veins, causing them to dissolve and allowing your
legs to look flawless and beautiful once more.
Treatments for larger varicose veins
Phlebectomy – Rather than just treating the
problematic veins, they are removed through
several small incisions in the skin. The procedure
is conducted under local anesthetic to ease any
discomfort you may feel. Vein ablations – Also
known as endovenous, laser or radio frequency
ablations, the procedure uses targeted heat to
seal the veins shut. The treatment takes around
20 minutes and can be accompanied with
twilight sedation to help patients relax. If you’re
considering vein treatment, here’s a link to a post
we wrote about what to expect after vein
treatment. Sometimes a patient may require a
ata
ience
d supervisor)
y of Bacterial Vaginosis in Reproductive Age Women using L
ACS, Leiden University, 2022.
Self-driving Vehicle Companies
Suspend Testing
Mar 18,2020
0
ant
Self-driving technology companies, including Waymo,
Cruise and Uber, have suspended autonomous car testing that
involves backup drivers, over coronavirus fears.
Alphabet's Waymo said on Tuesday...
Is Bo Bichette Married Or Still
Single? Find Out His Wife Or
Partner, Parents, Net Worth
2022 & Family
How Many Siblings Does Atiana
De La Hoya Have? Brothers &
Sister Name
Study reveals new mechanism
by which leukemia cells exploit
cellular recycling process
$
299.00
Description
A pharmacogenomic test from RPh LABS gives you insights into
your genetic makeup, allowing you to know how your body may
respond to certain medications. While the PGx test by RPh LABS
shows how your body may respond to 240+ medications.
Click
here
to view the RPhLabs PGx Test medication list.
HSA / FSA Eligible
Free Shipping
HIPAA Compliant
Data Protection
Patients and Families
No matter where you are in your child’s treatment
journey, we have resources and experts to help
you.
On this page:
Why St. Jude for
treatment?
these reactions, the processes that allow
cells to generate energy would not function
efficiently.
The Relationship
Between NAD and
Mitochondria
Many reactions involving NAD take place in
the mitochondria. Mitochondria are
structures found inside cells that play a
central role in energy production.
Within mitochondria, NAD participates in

_Problem details:_ Could you write the whole listing out again, line for line?

_Finished task:_
veins, causing them to dissolve and allowing your
legs to look flawless and beautiful once more.
Treatments for larger varicose veins
Phlebectomy – Rather than just treating the
problematic veins, they are removed through
several small incisions in the skin. The procedure
is conducted under local anesthetic to ease any
discomfort you may feel. Vein ablations – Also
known as endovenous, laser or radio frequency
ablations, the procedure uses targeted heat to
seal the veins shut. The treatment takes around
20 minutes and can be accompanied with
twilight sedation to help patients relax. If you’re
considering vein treatment, here’s a link to a post
we wrote about what to expect after vein
treatment. Sometimes a patient may require a
ata
ience
d supervisor)
y of Bacterial Vaginosis in Reproductive Age Women using L
ACS, Leiden University, 2022.
Self-driving Vehicle Companies
Suspend Testing
Mar 18,2020
0
ant
Self-driving technology companies, including Waymo,
Cruise and Uber, have suspended autonomous car testing that
involves backup drivers, over coronavirus fears.
Alphabet's Waymo said on Tuesday...
Is Bo Bichette Married Or Still
Single? Find Out His Wife Or
Partner, Parents, Net Worth
2022 & Family
How Many Siblings Does Atiana
De La Hoya Have? Brothers &
Sister Name
Study reveals new mechanism
by which leukemia cells exploit
cellular recycling process
$
299.00
Description
A pharmacogenomic test from RPh LABS gives you insights into
your genetic makeup, allowing you to know how your body may
respond to certain medications. While the PGx test by RPh LABS
shows how your body may respond to 240+ medications.
Click
here
to view the RPhLabs PGx Test medication list.
HSA / FSA Eligible
Free Shipping
HIPAA Compliant
Data Protection
Patients and Families
No matter where you are in your child’s treatment
journey, we have resources and experts to help
you.
On this page:
Why St. Jude for
treatment?
these reactions, the processes that allow
cells to generate energy would not function
efficiently.
The Relationship
Between NAD and
Mitochondria
Many reactions involving NAD take place in
the mitochondria. Mitochondria are
structures found inside cells that play a
central role in energy production.
Within mitochondria, NAD participates in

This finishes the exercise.